> Prompt
With the images removed, repeat the data below exactly.

---------- Excerpted data

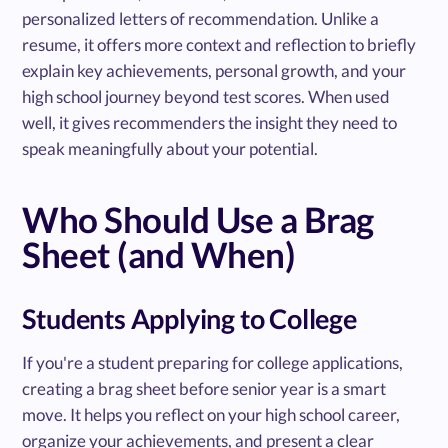
personalized letters of recommendation. Unlike a
resume, it offers more context and reflection to briefly
explain key achievements, personal growth, and your
high school journey beyond test scores. When used
well, it gives recommenders the insight they need to
speak meaningfully about your potential.
Who Should Use a Brag
Sheet (and When)
Students Applying to College
If you're a student preparing for college applications,
creating a brag sheet before senior year is a smart
move. It helps you reflect on your high school career,
organize your achievements, and present a clear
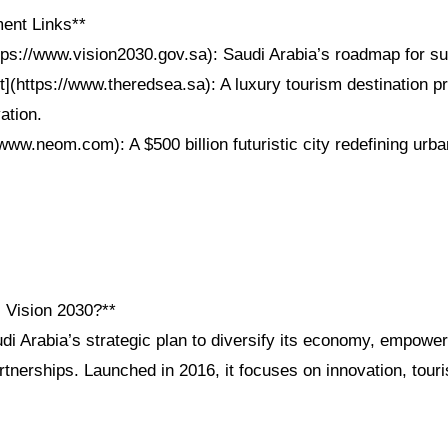
ent Links**
ttps://www.vision2030.gov.sa): Saudi Arabia’s roadmap for su
t](https://www.theredsea.sa): A luxury tourism destination p
ation.
ww.neom.com): A $500 billion futuristic city redefining urban
i Vision 2030?**
di Arabia’s strategic plan to diversify its economy, empower
tnerships. Launched in 2016, it focuses on innovation, touri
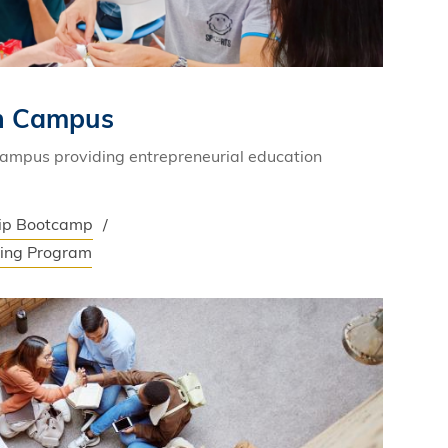
on Campus
campus providing entrepreneurial education
hip Bootcamp
ning Program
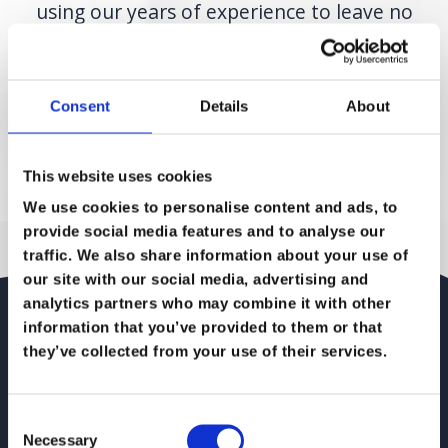
using our years of experience to leave no
stone unturned and nothing to chance.
When the migration has taken place we
Consent
Details
About
manage the services and regularly review
the provisions to make sure they reflect any
changing business needs.
This website uses cookies
We use cookies to personalise content and ads, to
provide social media features and to analyse our
traffic. We also share information about your use of
our site with our social media, advertising and
analytics partners who may combine it with other
Cloud Migration – a
information that you’ve provided to them or that
they’ve collected from your use of their services.
how to checklist
Consent
Planning a cloud migration strategy and looking for
Necessary
Selection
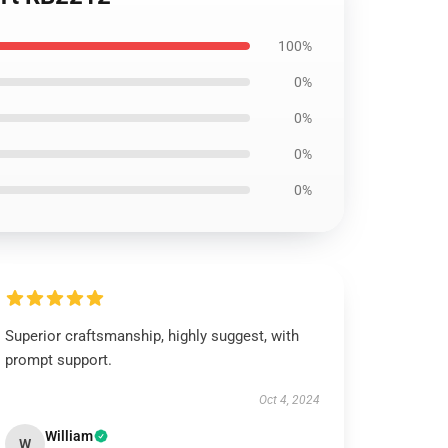
100%
0%
0%
0%
0%
Superior craftsmanship, highly suggest, with
prompt support.
Oct 4, 2024
William
W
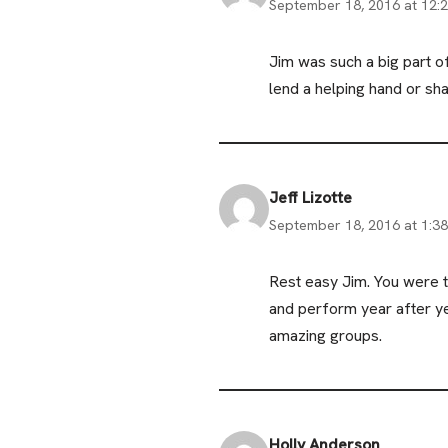
September 18, 2016 at 12:
Jim was such a big part 
lend a helping hand or shar
Jeff Lizotte
September 18, 2016 at 1:3
Rest easy Jim. You were 
and perform year after y
amazing groups.
Holly Anderson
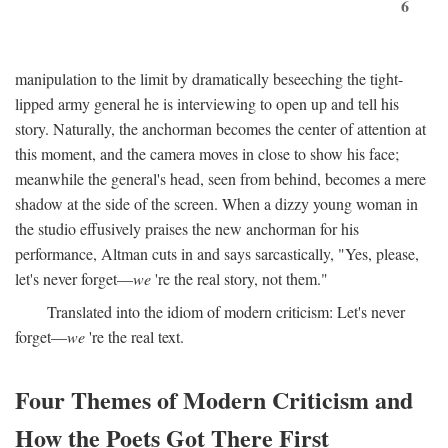
6
manipulation to the limit by dramatically beseeching the tight-
lipped army general he is interviewing to open up and tell his
story. Naturally, the anchorman becomes the center of attention at
this moment, and the camera moves in close to show his face;
meanwhile the general's head, seen from behind, becomes a mere
shadow at the side of the screen. When a dizzy young woman in
the studio effusively praises the new anchorman for his
performance, Altman cuts in and says sarcastically, "Yes, please,
let's never forget—
we
're the real story, not them."
Translated into the idiom of modern criticism: Let's never
forget—
we
're the real text.
Four Themes of Modern Criticism and
How the Poets Got There First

--------------------

> Result for this task
personalized letters of recommendation. Unlike a
resume, it offers more context and reflection to briefly
explain key achievements, personal growth, and your
high school journey beyond test scores. When used
well, it gives recommenders the insight they need to
speak meaningfully about your potential.
Who Should Use a Brag
Sheet (and When)
Students Applying to College
If you're a student preparing for college applications,
creating a brag sheet before senior year is a smart
move. It helps you reflect on your high school career,
organize your achievements, and present a clear
ent Links**
ttps://www.vision2030.gov.sa): Saudi Arabia’s roadmap for su
t](https://www.theredsea.sa): A luxury tourism destination p
ation.
ww.neom.com): A $500 billion futuristic city redefining urban
i Vision 2030?**
di Arabia’s strategic plan to diversify its economy, empower
tnerships. Launched in 2016, it focuses on innovation, touri
on Campus
campus providing entrepreneurial education
hip Bootcamp
ning Program
using our years of experience to leave no
stone unturned and nothing to chance.
When the migration has taken place we
Consent
Details
About
manage the services and regularly review
the provisions to make sure they reflect any
changing business needs.
This website uses cookies
We use cookies to personalise content and ads, to
provide social media features and to analyse our
traffic. We also share information about your use of
our site with our social media, advertising and
analytics partners who may combine it with other
Cloud Migration – a
information that you’ve provided to them or that
they’ve collected from your use of their services.
how to checklist
Consent
Planning a cloud migration strategy and looking for
Necessary
Selection
100%
0%
0%
0%
0%
Superior craftsmanship, highly suggest, with
prompt support.
Oct 4, 2024
William
W
September 18, 2016 at 12:
Jim was such a big part 
lend a helping hand or shar
Jeff Lizotte
September 18, 2016 at 1:3
Rest easy Jim. You were 
and perform year after y
amazing groups.
Holly Anderson
6
manipulation to the limit by dramatically beseeching the tight-
lipped army general he is interviewing to open up and tell his
story. Naturally, the anchorman becomes the center of attention at
this moment, and the camera moves in close to show his face;
meanwhile the general's head, seen from behind, becomes a mere
shadow at the side of the screen. When a dizzy young woman in
the studio effusively praises the new anchorman for his
performance, Altman cuts in and says sarcastically, "Yes, please,
let's never forget—
we
're the real story, not them."
Translated into the idiom of modern criticism: Let's never
forget—
we
're the real text.
Four Themes of Modern Criticism and
How the Poets Got There First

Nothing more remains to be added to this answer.